The growth and maintenance of cell populations cultured in several replicates were significantly lower, suggesting that individual differences play a major role in the outcome of culturing—although, as we used abalone pairs as single replicates, the term “individual difference” may be inappropriate. Regardless, the presence of individual differences is unsurprising and is a well-known phenomenon in biological experiments (d’Agostino, 1998). This should be carefully considered in invertebrate cell culturing, a field that is still under development, to reduce experimental error in future studies.

During maintenance of cell populations, we investigated general culturing aspects such as which cell morphologies appeared, the time required for subculturing, and the cell death rate during the early culture phase. We identified four distinct morphologies among the cultured cells, which may reflect different cell types. Alternately, cell populations initially consisting of one cell type may change their cell morphology during culture according to the culturing environment. Whatever the case, our data provide fundamental information on the morphologies that may appear during the culture of H. discus hannai ovary-dissociated cells. Although high variation was observed, the average period required for subculture was longer than for mammalian and fish species whose cell culture systems are well established (Freshney, 2010; Lee et al., 2013; Kim et al., 2014b), indicating very poor growth performance in the cells cultured in this study. This suggests that the optimization of cell culturing systems for abalone should be prioritized, and that data from the general culturing conditions we examined can provide valuable information in this regard.
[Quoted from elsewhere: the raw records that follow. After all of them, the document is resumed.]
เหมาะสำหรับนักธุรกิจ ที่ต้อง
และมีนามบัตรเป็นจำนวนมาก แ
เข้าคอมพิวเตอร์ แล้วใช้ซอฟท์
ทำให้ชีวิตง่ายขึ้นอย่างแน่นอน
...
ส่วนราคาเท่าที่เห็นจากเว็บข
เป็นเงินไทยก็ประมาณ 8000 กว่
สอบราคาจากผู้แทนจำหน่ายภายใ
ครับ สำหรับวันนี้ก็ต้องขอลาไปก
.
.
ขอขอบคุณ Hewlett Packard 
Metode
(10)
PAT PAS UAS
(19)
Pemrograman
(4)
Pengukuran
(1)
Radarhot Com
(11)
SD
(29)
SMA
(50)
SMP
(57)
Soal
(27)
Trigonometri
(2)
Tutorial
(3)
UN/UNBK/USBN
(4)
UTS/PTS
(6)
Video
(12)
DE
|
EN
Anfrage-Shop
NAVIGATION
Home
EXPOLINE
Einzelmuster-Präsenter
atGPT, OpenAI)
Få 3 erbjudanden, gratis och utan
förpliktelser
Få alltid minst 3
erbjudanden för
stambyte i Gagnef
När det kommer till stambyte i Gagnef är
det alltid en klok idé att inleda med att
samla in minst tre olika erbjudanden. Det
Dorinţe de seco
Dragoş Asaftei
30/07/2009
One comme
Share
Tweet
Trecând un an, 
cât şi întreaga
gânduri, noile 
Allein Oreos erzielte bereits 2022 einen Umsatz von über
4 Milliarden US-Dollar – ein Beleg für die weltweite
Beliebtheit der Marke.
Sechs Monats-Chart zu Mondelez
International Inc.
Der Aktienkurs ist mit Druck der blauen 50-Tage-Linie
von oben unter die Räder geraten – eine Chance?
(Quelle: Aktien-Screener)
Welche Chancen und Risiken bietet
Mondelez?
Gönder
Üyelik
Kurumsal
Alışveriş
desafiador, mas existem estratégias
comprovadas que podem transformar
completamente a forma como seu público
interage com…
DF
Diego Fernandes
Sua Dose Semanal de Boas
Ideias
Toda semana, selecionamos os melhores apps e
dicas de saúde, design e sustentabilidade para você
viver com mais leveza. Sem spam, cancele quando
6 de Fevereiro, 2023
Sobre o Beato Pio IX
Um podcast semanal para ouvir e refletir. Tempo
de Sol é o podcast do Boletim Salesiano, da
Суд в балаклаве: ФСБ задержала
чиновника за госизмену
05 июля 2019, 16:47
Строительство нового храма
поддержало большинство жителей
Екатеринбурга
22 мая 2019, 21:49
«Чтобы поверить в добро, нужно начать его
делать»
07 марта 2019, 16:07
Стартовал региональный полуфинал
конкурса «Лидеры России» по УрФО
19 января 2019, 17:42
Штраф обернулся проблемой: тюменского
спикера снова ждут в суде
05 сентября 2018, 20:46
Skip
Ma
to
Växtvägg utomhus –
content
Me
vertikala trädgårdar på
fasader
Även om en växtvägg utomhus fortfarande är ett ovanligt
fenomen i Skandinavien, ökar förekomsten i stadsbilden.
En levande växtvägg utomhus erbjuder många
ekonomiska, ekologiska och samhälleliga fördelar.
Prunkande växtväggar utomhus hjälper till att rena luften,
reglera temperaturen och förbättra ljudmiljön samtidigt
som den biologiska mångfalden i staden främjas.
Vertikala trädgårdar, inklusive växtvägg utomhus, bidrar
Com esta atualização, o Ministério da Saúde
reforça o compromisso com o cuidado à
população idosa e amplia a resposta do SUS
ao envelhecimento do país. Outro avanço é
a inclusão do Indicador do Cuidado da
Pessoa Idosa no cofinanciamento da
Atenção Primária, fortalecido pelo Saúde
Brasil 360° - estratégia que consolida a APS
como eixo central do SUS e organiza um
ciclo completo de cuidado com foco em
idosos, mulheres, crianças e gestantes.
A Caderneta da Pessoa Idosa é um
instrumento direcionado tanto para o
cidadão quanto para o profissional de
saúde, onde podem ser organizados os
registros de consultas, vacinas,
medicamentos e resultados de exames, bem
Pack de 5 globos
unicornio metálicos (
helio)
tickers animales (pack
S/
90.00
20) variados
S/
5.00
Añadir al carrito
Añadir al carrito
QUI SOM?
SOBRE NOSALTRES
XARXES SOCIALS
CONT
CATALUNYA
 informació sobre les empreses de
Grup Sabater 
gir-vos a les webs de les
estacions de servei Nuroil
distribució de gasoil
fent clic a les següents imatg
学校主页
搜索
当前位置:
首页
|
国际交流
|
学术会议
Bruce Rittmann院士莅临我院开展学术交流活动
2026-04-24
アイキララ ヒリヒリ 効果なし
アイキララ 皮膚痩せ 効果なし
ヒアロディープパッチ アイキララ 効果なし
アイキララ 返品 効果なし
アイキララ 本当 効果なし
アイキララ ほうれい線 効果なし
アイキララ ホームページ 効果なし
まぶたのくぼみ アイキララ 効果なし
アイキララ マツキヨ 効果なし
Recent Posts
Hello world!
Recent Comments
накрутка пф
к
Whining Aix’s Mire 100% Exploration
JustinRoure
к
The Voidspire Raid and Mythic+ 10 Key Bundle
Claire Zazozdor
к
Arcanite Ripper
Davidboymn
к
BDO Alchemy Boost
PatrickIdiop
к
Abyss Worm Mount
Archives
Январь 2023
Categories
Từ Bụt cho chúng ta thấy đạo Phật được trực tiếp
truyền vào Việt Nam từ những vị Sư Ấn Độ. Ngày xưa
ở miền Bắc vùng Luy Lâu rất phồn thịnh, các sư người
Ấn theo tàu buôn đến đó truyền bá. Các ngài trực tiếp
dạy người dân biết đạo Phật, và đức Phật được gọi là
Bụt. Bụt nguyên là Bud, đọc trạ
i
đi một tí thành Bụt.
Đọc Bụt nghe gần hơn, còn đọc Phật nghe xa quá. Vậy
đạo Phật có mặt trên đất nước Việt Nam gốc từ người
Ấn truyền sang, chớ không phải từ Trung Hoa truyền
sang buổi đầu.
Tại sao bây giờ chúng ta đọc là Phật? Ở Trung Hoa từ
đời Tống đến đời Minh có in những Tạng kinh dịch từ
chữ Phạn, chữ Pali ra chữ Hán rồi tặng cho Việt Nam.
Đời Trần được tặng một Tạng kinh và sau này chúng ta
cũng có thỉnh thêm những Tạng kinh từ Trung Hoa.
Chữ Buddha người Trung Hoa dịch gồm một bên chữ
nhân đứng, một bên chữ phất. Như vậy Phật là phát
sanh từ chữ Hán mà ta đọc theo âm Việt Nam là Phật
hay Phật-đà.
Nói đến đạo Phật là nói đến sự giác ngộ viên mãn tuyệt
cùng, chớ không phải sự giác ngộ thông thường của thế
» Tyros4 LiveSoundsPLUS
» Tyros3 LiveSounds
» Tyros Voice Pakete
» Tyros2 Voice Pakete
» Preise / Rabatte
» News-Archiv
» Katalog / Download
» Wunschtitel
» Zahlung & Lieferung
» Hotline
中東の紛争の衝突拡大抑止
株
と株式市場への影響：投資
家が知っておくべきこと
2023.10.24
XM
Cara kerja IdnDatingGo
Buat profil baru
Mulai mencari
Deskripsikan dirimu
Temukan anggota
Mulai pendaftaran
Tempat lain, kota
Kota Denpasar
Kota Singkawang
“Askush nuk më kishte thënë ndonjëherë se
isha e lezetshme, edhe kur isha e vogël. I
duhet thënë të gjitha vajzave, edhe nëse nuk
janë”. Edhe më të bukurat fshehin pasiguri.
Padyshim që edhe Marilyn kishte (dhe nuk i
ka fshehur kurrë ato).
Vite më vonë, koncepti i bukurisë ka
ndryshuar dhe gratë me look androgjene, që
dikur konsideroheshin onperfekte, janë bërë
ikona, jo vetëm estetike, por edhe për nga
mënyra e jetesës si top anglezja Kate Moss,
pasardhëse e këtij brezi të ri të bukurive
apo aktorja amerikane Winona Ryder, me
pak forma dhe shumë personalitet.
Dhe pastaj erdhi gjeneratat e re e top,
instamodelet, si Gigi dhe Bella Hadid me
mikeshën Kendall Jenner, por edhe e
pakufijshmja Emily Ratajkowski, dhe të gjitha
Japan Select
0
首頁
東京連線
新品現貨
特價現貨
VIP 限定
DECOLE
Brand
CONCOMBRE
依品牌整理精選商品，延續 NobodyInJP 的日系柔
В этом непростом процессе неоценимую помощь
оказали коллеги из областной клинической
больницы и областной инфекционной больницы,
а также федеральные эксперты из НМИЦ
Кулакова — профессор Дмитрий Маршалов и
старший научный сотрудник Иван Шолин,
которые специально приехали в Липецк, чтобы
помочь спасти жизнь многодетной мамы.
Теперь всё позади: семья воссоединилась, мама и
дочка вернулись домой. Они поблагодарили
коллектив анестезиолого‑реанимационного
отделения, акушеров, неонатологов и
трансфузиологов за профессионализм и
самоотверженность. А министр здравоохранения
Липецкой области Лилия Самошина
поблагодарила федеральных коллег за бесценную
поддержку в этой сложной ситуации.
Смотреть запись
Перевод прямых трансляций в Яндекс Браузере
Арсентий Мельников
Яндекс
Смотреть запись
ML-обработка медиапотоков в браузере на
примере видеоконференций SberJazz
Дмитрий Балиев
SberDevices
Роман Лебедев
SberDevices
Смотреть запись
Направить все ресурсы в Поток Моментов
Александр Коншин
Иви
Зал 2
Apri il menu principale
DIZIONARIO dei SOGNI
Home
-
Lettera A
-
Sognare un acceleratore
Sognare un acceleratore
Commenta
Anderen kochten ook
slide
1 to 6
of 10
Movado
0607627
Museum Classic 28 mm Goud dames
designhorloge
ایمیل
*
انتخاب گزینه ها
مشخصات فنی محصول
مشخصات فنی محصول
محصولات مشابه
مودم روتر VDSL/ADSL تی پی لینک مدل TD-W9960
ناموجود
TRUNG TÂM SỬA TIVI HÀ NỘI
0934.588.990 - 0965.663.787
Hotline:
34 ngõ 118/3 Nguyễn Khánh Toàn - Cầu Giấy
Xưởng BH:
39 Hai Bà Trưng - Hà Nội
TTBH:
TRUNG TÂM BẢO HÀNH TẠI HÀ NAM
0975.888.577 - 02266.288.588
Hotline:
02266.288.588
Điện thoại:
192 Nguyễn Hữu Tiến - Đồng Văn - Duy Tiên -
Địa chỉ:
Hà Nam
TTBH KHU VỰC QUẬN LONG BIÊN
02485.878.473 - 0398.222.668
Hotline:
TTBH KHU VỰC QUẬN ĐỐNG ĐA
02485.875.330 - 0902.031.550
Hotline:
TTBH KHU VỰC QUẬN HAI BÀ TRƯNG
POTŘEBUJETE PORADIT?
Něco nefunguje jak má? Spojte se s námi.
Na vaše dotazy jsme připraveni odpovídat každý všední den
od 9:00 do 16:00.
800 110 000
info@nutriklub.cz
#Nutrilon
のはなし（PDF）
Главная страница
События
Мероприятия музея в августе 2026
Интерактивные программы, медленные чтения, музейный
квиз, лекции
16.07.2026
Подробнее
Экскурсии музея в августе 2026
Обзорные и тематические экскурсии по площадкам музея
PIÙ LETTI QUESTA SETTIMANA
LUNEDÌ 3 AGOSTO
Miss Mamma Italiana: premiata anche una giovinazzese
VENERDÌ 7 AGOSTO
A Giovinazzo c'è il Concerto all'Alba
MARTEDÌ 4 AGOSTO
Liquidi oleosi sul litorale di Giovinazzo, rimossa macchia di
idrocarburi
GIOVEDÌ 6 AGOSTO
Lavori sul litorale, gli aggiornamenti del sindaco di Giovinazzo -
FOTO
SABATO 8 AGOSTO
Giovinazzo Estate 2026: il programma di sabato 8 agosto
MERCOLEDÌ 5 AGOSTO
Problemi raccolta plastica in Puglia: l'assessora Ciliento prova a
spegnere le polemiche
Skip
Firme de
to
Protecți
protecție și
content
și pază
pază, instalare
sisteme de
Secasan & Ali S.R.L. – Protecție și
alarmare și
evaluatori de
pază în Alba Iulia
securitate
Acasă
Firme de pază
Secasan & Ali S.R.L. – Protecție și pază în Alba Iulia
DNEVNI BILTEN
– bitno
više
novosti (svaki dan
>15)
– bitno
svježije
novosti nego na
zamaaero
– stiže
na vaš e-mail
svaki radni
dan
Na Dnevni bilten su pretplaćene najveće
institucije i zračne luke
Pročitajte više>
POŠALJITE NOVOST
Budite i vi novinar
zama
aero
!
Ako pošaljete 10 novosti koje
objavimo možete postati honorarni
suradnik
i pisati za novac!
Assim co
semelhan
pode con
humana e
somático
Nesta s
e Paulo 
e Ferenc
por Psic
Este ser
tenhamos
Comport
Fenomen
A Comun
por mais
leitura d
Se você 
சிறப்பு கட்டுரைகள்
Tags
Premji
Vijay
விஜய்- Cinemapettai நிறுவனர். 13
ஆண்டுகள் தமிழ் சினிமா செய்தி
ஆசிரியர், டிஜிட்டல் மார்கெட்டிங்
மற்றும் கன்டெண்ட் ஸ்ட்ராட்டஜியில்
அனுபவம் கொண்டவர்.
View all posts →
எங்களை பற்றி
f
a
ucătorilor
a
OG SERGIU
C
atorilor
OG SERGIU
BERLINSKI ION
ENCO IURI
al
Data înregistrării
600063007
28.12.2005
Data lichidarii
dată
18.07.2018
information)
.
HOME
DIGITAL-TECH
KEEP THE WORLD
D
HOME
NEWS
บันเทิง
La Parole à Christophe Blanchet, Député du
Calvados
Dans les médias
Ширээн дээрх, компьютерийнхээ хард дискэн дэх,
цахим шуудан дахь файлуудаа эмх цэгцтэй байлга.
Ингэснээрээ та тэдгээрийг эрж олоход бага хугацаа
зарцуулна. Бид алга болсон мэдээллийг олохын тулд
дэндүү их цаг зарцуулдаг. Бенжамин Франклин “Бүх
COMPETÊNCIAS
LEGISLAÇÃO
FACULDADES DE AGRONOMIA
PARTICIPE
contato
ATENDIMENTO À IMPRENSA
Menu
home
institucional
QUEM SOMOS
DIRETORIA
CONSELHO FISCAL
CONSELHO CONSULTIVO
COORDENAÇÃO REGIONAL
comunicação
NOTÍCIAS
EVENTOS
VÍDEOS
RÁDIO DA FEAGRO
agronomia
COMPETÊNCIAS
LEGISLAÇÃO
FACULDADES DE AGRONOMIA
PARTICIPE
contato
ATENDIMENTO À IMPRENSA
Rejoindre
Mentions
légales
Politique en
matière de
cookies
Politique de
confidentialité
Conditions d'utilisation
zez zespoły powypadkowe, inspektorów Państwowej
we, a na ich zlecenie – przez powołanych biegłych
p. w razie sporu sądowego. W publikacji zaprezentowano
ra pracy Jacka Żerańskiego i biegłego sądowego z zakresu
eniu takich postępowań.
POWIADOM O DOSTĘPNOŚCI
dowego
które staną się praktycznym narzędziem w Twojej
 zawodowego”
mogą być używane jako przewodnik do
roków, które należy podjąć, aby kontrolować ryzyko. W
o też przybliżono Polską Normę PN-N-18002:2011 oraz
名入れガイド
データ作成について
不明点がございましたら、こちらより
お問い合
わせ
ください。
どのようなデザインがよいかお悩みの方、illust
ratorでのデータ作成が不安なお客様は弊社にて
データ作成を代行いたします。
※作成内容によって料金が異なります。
Because abalone ovarian tissues consist of germline cells and various types of somatic cells (Wetakan et al., 2001; Awaji and Hamano, 2004), the cell populations cultured and maintained in this study need to be characterized to identify their cellular origin. The cell populations derived from germline cells can be used directly in biotechnological applications. On the other hand, somatic cells can be used as feeder cells for culturing ovary-derived germline stem cells. Molecular characterization of the cells cultured in this study should be conducted in further studies.

In conclusion, primary cultures of H. discus hannai ovary-dissociated cells can be significantly affected by two medium supplements, FBS and hemolymph, and by individual variation. Our results can contribute to the development of universal conditions for the primary culture of abalone cells and further suggest the feasibility of culturing ovary-derived germline stem cells in this species.